[WORK ORDER]
Copy every line of the data exactly, keeping out any picture.

[Stored records]
*** Begin section ***

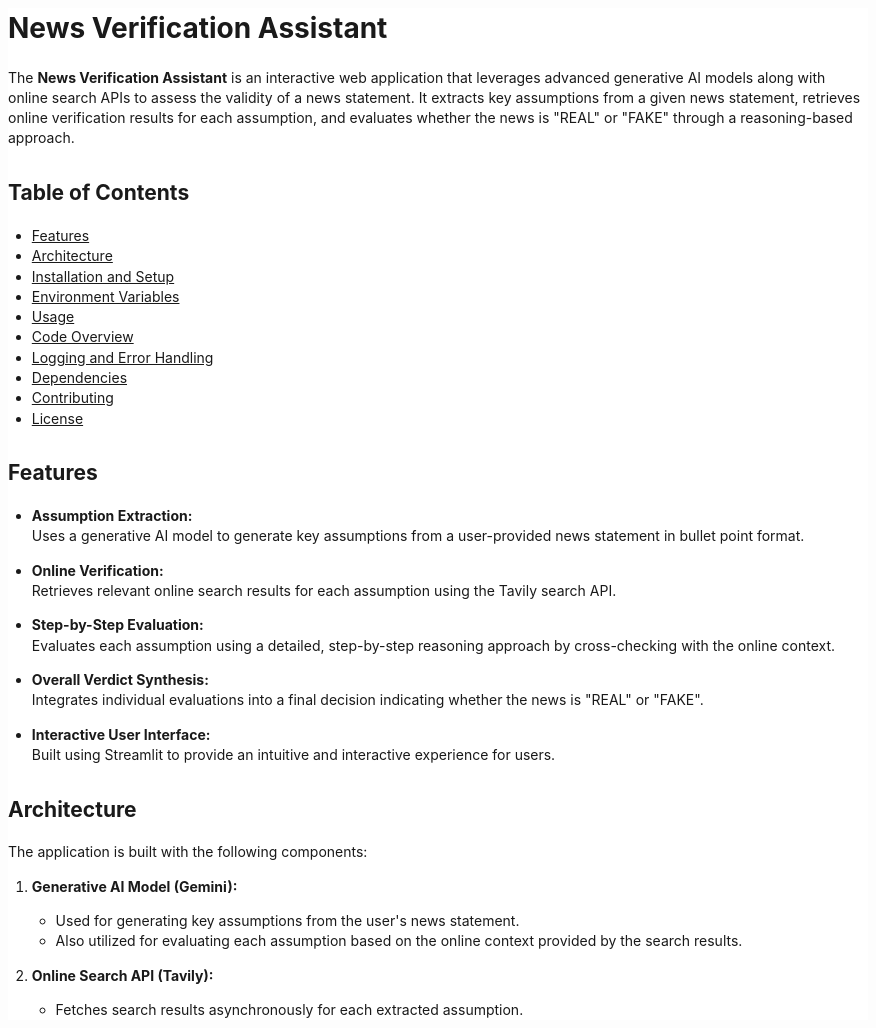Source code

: # News Verification Assistant

The **News Verification Assistant** is an interactive web application that leverages advanced generative AI models along with online search APIs to assess the validity of a news statement. It extracts key assumptions from a given news statement, retrieves online verification results for each assumption, and evaluates whether the news is "REAL" or "FAKE" through a reasoning-based approach.

## Table of Contents

- [Features](#features)
- [Architecture](#architecture)
- [Installation and Setup](#installation-and-setup)
- [Environment Variables](#environment-variables)
- [Usage](#usage)
- [Code Overview](#code-overview)
- [Logging and Error Handling](#logging-and-error-handling)
- [Dependencies](#dependencies)
- [Contributing](#contributing)
- [License](#license)

## Features

- **Assumption Extraction:**  
  Uses a generative AI model to generate key assumptions from a user-provided news statement in bullet point format.

- **Online Verification:**  
  Retrieves relevant online search results for each assumption using the Tavily search API.

- **Step-by-Step Evaluation:**  
  Evaluates each assumption using a detailed, step-by-step reasoning approach by cross-checking with the online context.

- **Overall Verdict Synthesis:**  
  Integrates individual evaluations into a final decision indicating whether the news is "REAL" or "FAKE".

- **Interactive User Interface:**  
  Built using Streamlit to provide an intuitive and interactive experience for users.

## Architecture

The application is built with the following components:

1. **Generative AI Model (Gemini):**  
   - Used for generating key assumptions from the user's news statement.
   - Also utilized for evaluating each assumption based on the online context provided by the search results.

2. **Online Search API (Tavily):**  
   - Fetches search results asynchronously for each extracted assumption.
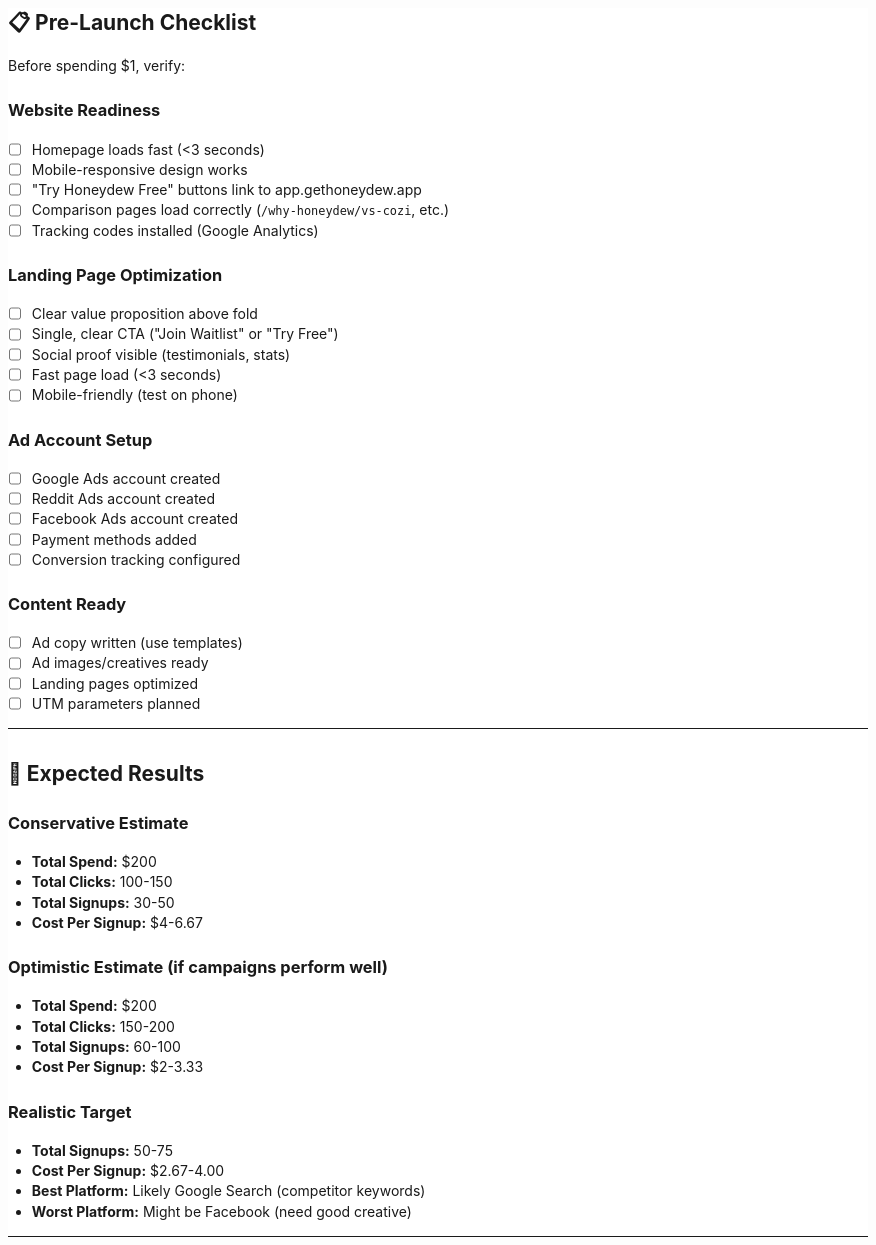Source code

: 
## 📋 Pre-Launch Checklist

Before spending $1, verify:

### Website Readiness
- [ ] Homepage loads fast (<3 seconds)
- [ ] Mobile-responsive design works
- [ ] "Try Honeydew Free" buttons link to app.gethoneydew.app
- [ ] Comparison pages load correctly (`/why-honeydew/vs-cozi`, etc.)
- [ ] Tracking codes installed (Google Analytics)

### Landing Page Optimization
- [ ] Clear value proposition above fold
- [ ] Single, clear CTA ("Join Waitlist" or "Try Free")
- [ ] Social proof visible (testimonials, stats)
- [ ] Fast page load (<3 seconds)
- [ ] Mobile-friendly (test on phone)

### Ad Account Setup
- [ ] Google Ads account created
- [ ] Reddit Ads account created
- [ ] Facebook Ads account created
- [ ] Payment methods added
- [ ] Conversion tracking configured

### Content Ready
- [ ] Ad copy written (use templates)
- [ ] Ad images/creatives ready
- [ ] Landing pages optimized
- [ ] UTM parameters planned

---

## 🎯 Expected Results

### Conservative Estimate
- **Total Spend:** $200
- **Total Clicks:** 100-150
- **Total Signups:** 30-50
- **Cost Per Signup:** $4-6.67

### Optimistic Estimate (if campaigns perform well)
- **Total Spend:** $200
- **Total Clicks:** 150-200
- **Total Signups:** 60-100
- **Cost Per Signup:** $2-3.33

### Realistic Target
- **Total Signups:** 50-75
- **Cost Per Signup:** $2.67-4.00
- **Best Platform:** Likely Google Search (competitor keywords)
- **Worst Platform:** Might be Facebook (need good creative)

---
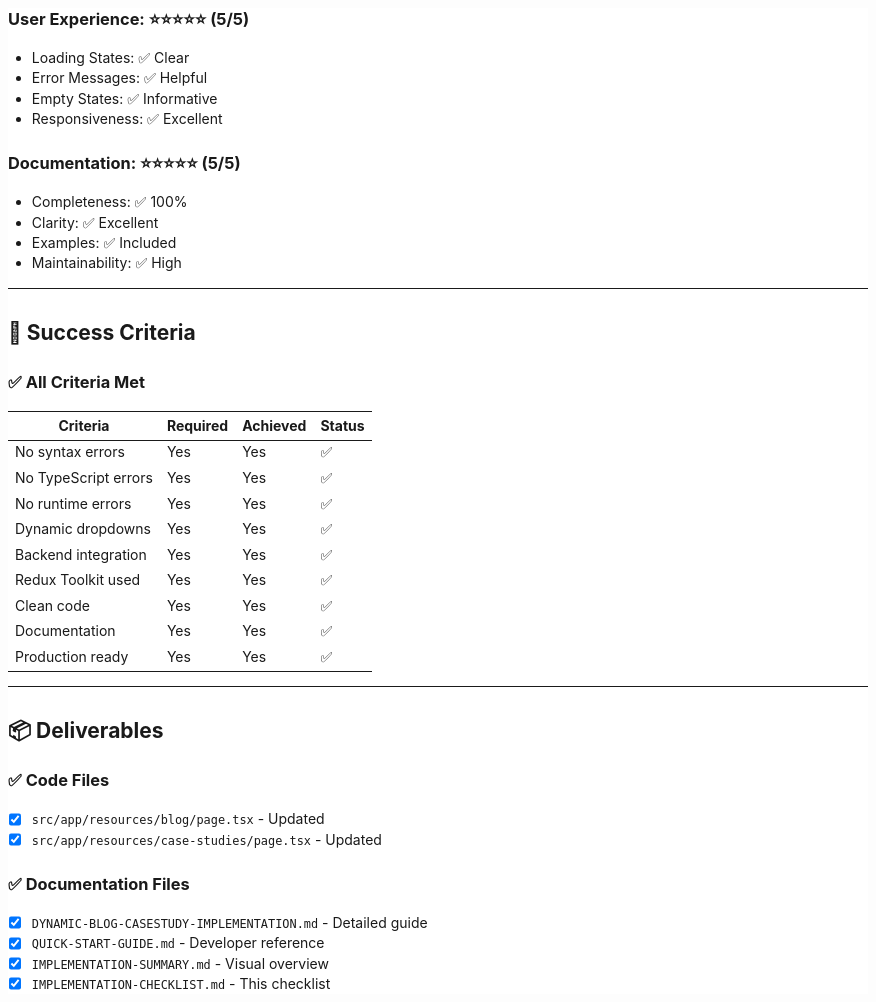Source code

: ### User Experience: ⭐⭐⭐⭐⭐ (5/5)
- Loading States: ✅ Clear
- Error Messages: ✅ Helpful
- Empty States: ✅ Informative
- Responsiveness: ✅ Excellent

### Documentation: ⭐⭐⭐⭐⭐ (5/5)
- Completeness: ✅ 100%
- Clarity: ✅ Excellent
- Examples: ✅ Included
- Maintainability: ✅ High

---

## 🎯 Success Criteria

### ✅ All Criteria Met

| Criteria | Required | Achieved | Status |
|----------|----------|----------|--------|
| No syntax errors | Yes | Yes | ✅ |
| No TypeScript errors | Yes | Yes | ✅ |
| No runtime errors | Yes | Yes | ✅ |
| Dynamic dropdowns | Yes | Yes | ✅ |
| Backend integration | Yes | Yes | ✅ |
| Redux Toolkit used | Yes | Yes | ✅ |
| Clean code | Yes | Yes | ✅ |
| Documentation | Yes | Yes | ✅ |
| Production ready | Yes | Yes | ✅ |

---

## 📦 Deliverables

### ✅ Code Files
- [x] `src/app/resources/blog/page.tsx` - Updated
- [x] `src/app/resources/case-studies/page.tsx` - Updated

### ✅ Documentation Files
- [x] `DYNAMIC-BLOG-CASESTUDY-IMPLEMENTATION.md` - Detailed guide
- [x] `QUICK-START-GUIDE.md` - Developer reference
- [x] `IMPLEMENTATION-SUMMARY.md` - Visual overview
- [x] `IMPLEMENTATION-CHECKLIST.md` - This checklist
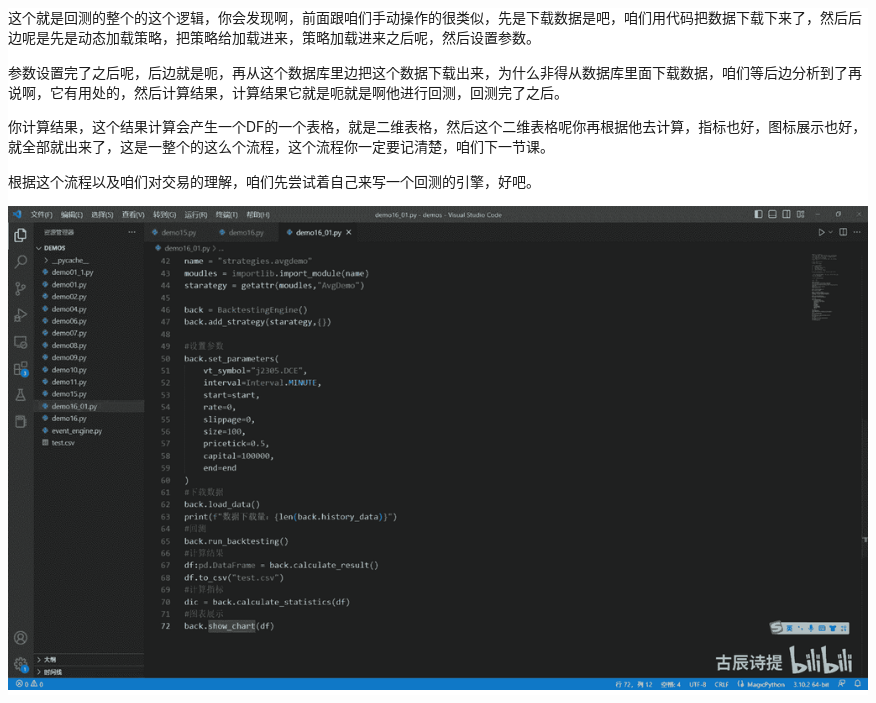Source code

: 这个就是回测的整个的这个逻辑，你会发现啊，前面跟咱们手动操作的很类似，先是下载数据是吧，咱们用代码把数据下载下来了，然后后边呢是先是动态加载策略，把策略给加载进来，策略加载进来之后呢，然后设置参数。

参数设置完了之后呢，后边就是呃，再从这个数据库里边把这个数据下载出来，为什么非得从数据库里面下载数据，咱们等后边分析到了再说啊，它有用处的，然后计算结果，计算结果它就是呃就是啊他进行回测，回测完了之后。

你计算结果，这个结果计算会产生一个DF的一个表格，就是二维表格，然后这个二维表格呢你再根据他去计算，指标也好，图标展示也好，就全部就出来了，这是一整个的这么个流程，这个流程你一定要记清楚，咱们下一节课。

根据这个流程以及咱们对交易的理解，咱们先尝试着自己来写一个回测的引擎，好吧。

![](img/67ff5575594128cf4bcb2d33b34c6f0a_23.png)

*** End section ***

[REPLY TO THE TASK]
Source code

: # News Verification Assistant

The **News Verification Assistant** is an interactive web application that leverages advanced generative AI models along with online search APIs to assess the validity of a news statement. It extracts key assumptions from a given news statement, retrieves online verification results for each assumption, and evaluates whether the news is "REAL" or "FAKE" through a reasoning-based approach.

## Table of Contents

- [Features](#features)
- [Architecture](#architecture)
- [Installation and Setup](#installation-and-setup)
- [Environment Variables](#environment-variables)
- [Usage](#usage)
- [Code Overview](#code-overview)
- [Logging and Error Handling](#logging-and-error-handling)
- [Dependencies](#dependencies)
- [Contributing](#contributing)
- [License](#license)

## Features

- **Assumption Extraction:**  
  Uses a generative AI model to generate key assumptions from a user-provided news statement in bullet point format.

- **Online Verification:**  
  Retrieves relevant online search results for each assumption using the Tavily search API.

- **Step-by-Step Evaluation:**  
  Evaluates each assumption using a detailed, step-by-step reasoning approach by cross-checking with the online context.

- **Overall Verdict Synthesis:**  
  Integrates individual evaluations into a final decision indicating whether the news is "REAL" or "FAKE".

- **Interactive User Interface:**  
  Built using Streamlit to provide an intuitive and interactive experience for users.

## Architecture

The application is built with the following components:

1. **Generative AI Model (Gemini):**  
   - Used for generating key assumptions from the user's news statement.
   - Also utilized for evaluating each assumption based on the online context provided by the search results.

2. **Online Search API (Tavily):**  
   - Fetches search results asynchronously for each extracted assumption.
Source code

: 
## 📋 Pre-Launch Checklist

Before spending $1, verify:

### Website Readiness
- [ ] Homepage loads fast (<3 seconds)
- [ ] Mobile-responsive design works
- [ ] "Try Honeydew Free" buttons link to app.gethoneydew.app
- [ ] Comparison pages load correctly (`/why-honeydew/vs-cozi`, etc.)
- [ ] Tracking codes installed (Google Analytics)

### Landing Page Optimization
- [ ] Clear value proposition above fold
- [ ] Single, clear CTA ("Join Waitlist" or "Try Free")
- [ ] Social proof visible (testimonials, stats)
- [ ] Fast page load (<3 seconds)
- [ ] Mobile-friendly (test on phone)

### Ad Account Setup
- [ ] Google Ads account created
- [ ] Reddit Ads account created
- [ ] Facebook Ads account created
- [ ] Payment methods added
- [ ] Conversion tracking configured

### Content Ready
- [ ] Ad copy written (use templates)
- [ ] Ad images/creatives ready
- [ ] Landing pages optimized
- [ ] UTM parameters planned

---

## 🎯 Expected Results

### Conservative Estimate
- **Total Spend:** $200
- **Total Clicks:** 100-150
- **Total Signups:** 30-50
- **Cost Per Signup:** $4-6.67

### Optimistic Estimate (if campaigns perform well)
- **Total Spend:** $200
- **Total Clicks:** 150-200
- **Total Signups:** 60-100
- **Cost Per Signup:** $2-3.33

### Realistic Target
- **Total Signups:** 50-75
- **Cost Per Signup:** $2.67-4.00
- **Best Platform:** Likely Google Search (competitor keywords)
- **Worst Platform:** Might be Facebook (need good creative)

---
Source code

: ### User Experience: ⭐⭐⭐⭐⭐ (5/5)
- Loading States: ✅ Clear
- Error Messages: ✅ Helpful
- Empty States: ✅ Informative
- Responsiveness: ✅ Excellent

### Documentation: ⭐⭐⭐⭐⭐ (5/5)
- Completeness: ✅ 100%
- Clarity: ✅ Excellent
- Examples: ✅ Included
- Maintainability: ✅ High

---

## 🎯 Success Criteria

### ✅ All Criteria Met

| Criteria | Required | Achieved | Status |
|----------|----------|----------|--------|
| No syntax errors | Yes | Yes | ✅ |
| No TypeScript errors | Yes | Yes | ✅ |
| No runtime errors | Yes | Yes | ✅ |
| Dynamic dropdowns | Yes | Yes | ✅ |
| Backend integration | Yes | Yes | ✅ |
| Redux Toolkit used | Yes | Yes | ✅ |
| Clean code | Yes | Yes | ✅ |
| Documentation | Yes | Yes | ✅ |
| Production ready | Yes | Yes | ✅ |

---

## 📦 Deliverables

### ✅ Code Files
- [x] `src/app/resources/blog/page.tsx` - Updated
- [x] `src/app/resources/case-studies/page.tsx` - Updated

### ✅ Documentation Files
- [x] `DYNAMIC-BLOG-CASESTUDY-IMPLEMENTATION.md` - Detailed guide
- [x] `QUICK-START-GUIDE.md` - Developer reference
- [x] `IMPLEMENTATION-SUMMARY.md` - Visual overview
- [x] `IMPLEMENTATION-CHECKLIST.md` - This checklist
Source code

: 这个就是回测的整个的这个逻辑，你会发现啊，前面跟咱们手动操作的很类似，先是下载数据是吧，咱们用代码把数据下载下来了，然后后边呢是先是动态加载策略，把策略给加载进来，策略加载进来之后呢，然后设置参数。

参数设置完了之后呢，后边就是呃，再从这个数据库里边把这个数据下载出来，为什么非得从数据库里面下载数据，咱们等后边分析到了再说啊，它有用处的，然后计算结果，计算结果它就是呃就是啊他进行回测，回测完了之后。

你计算结果，这个结果计算会产生一个DF的一个表格，就是二维表格，然后这个二维表格呢你再根据他去计算，指标也好，图标展示也好，就全部就出来了，这是一整个的这么个流程，这个流程你一定要记清楚，咱们下一节课。

根据这个流程以及咱们对交易的理解，咱们先尝试着自己来写一个回测的引擎，好吧。

![](img/67ff5575594128cf4bcb2d33b34c6f0a_23.png)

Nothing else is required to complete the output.